Lesson: Ask yourself whether the type of fatigue and pattern of fatigue is characteristic of the illness.

Where Does This Leave Tired People?

The reality is that differential diagnosis is a tough game. If you don’t present with the classic symptoms of an easily-detected disease, it can be very difficult to uncover what’s actually going on.

Fatigue is the most-disabling, most-obvious, and often the earliest-presenting symptom of an overwhelming number of illnesses of many different kinds.

So. I don’t have a ton of good news, other than to say: Don’t give up on yourself.

If You Keep Having Problems, Keep Looking for Answers

I want to conclude with a final observation: You can have more than one disease.

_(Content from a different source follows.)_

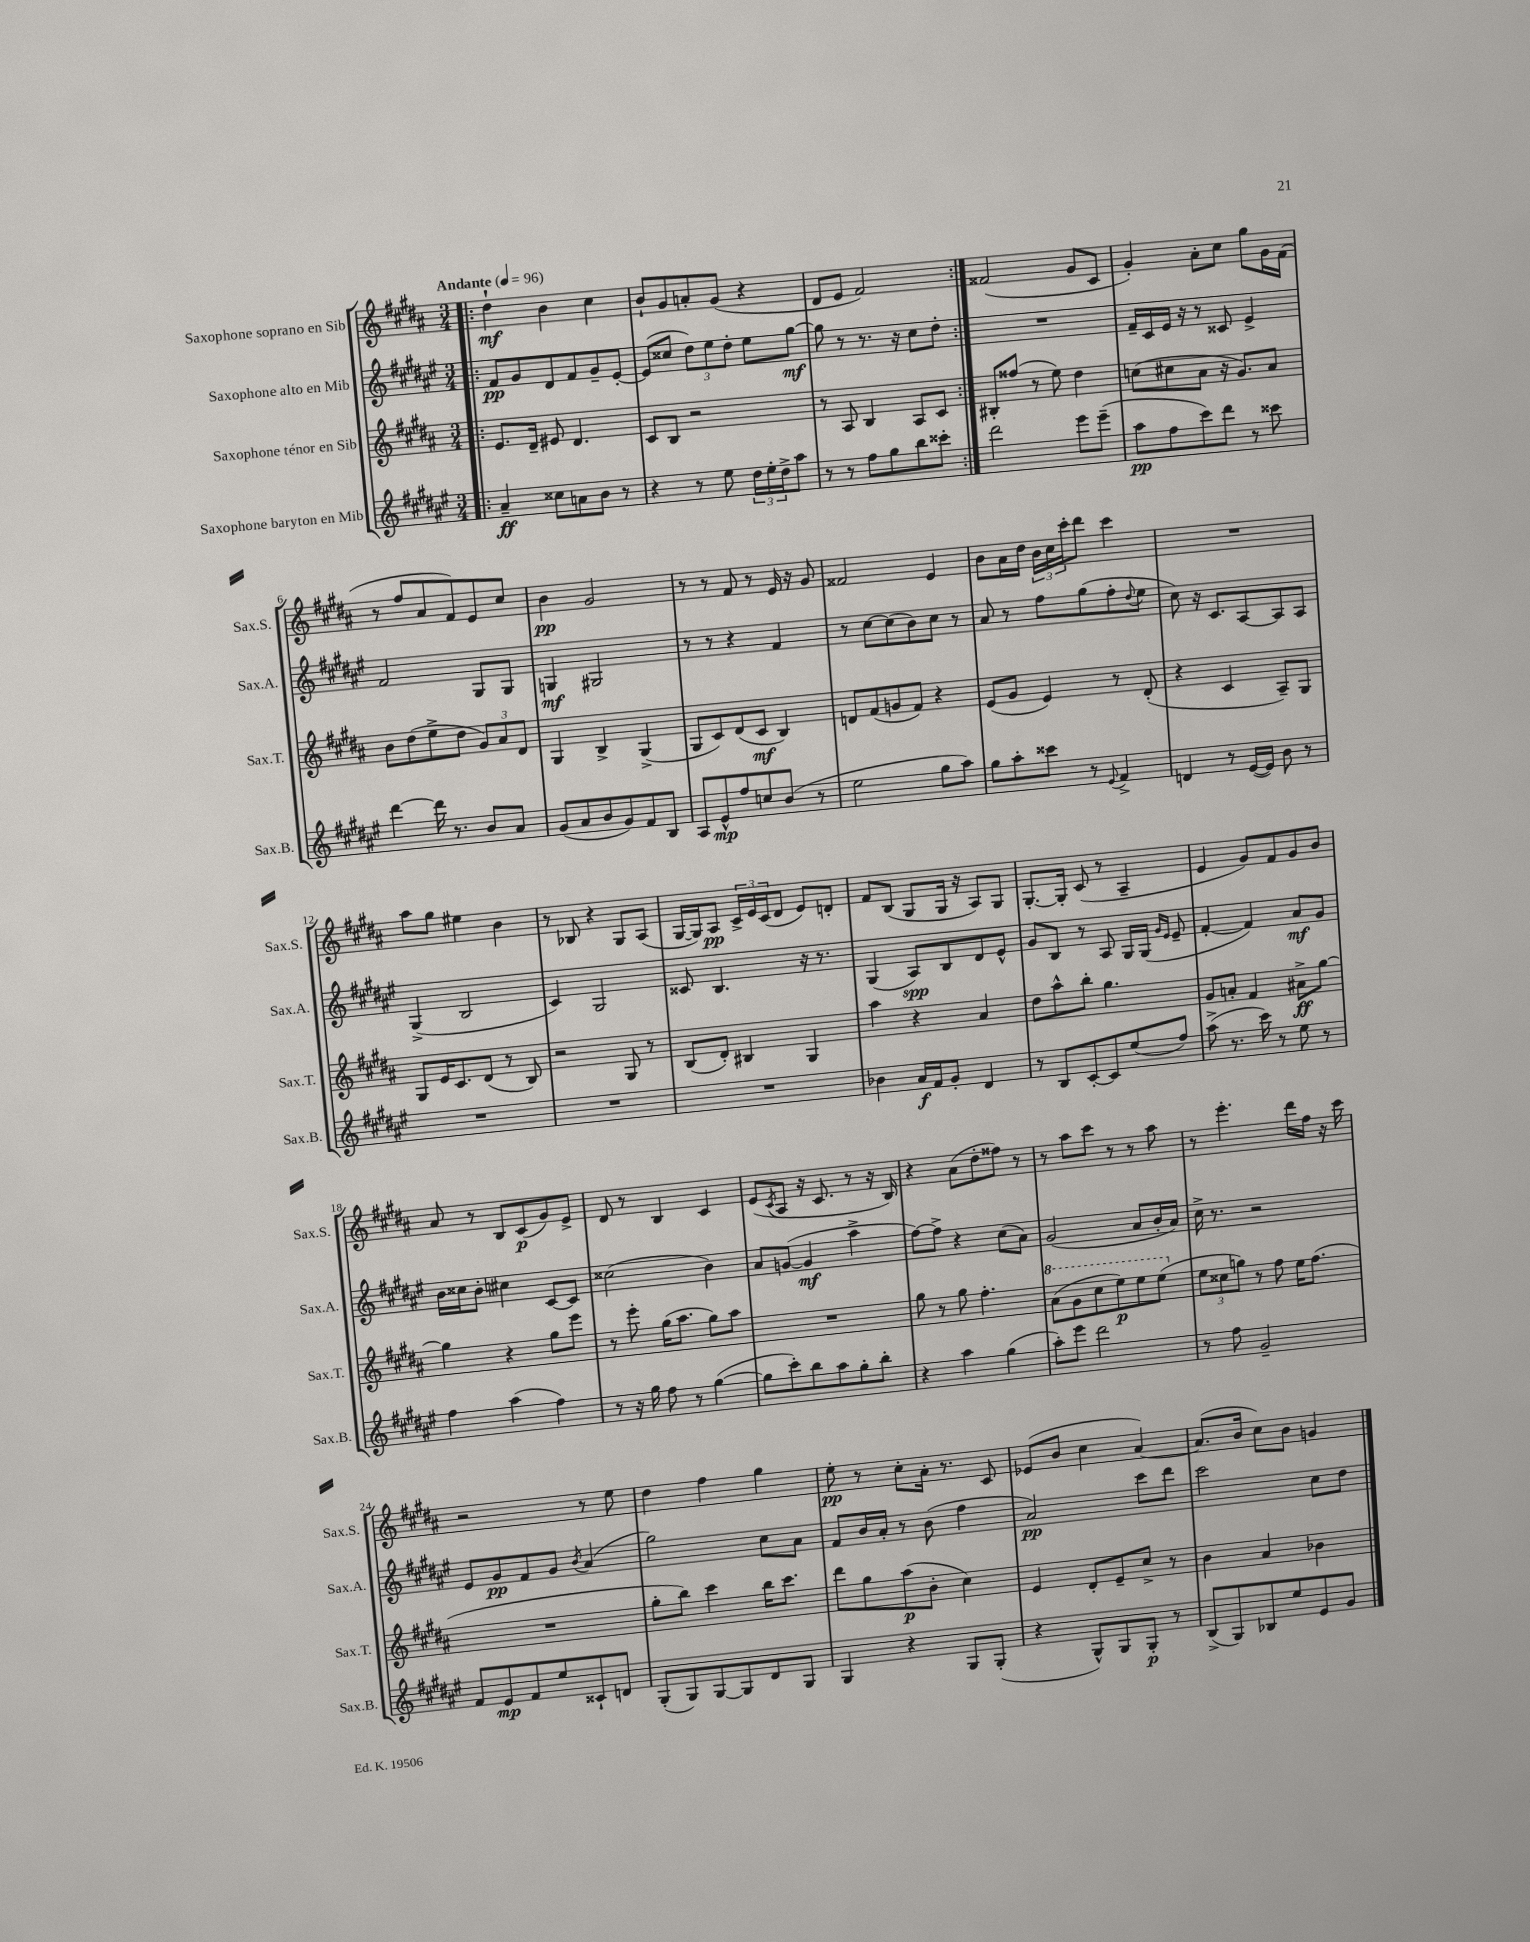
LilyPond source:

Let’s say you are depressed, out-of-shape, and suffering from a sleep disorder. That’s a pretty common combination!  Once you begin to treat these three, you should feel better. If you are still fighting debilitating fatigue despite your sleep apnea being under control, your mood having improved, and your exercise program coming along bit by bit . . . there is probably a fourth disease.

If the standard treatments for these three aren’t working at all to improve your fatigue? You almost certainly have a fourth disease.

It could be anything. Don’t ignore it. Find a doctor who will take your symptoms seriously and keep looking for answers.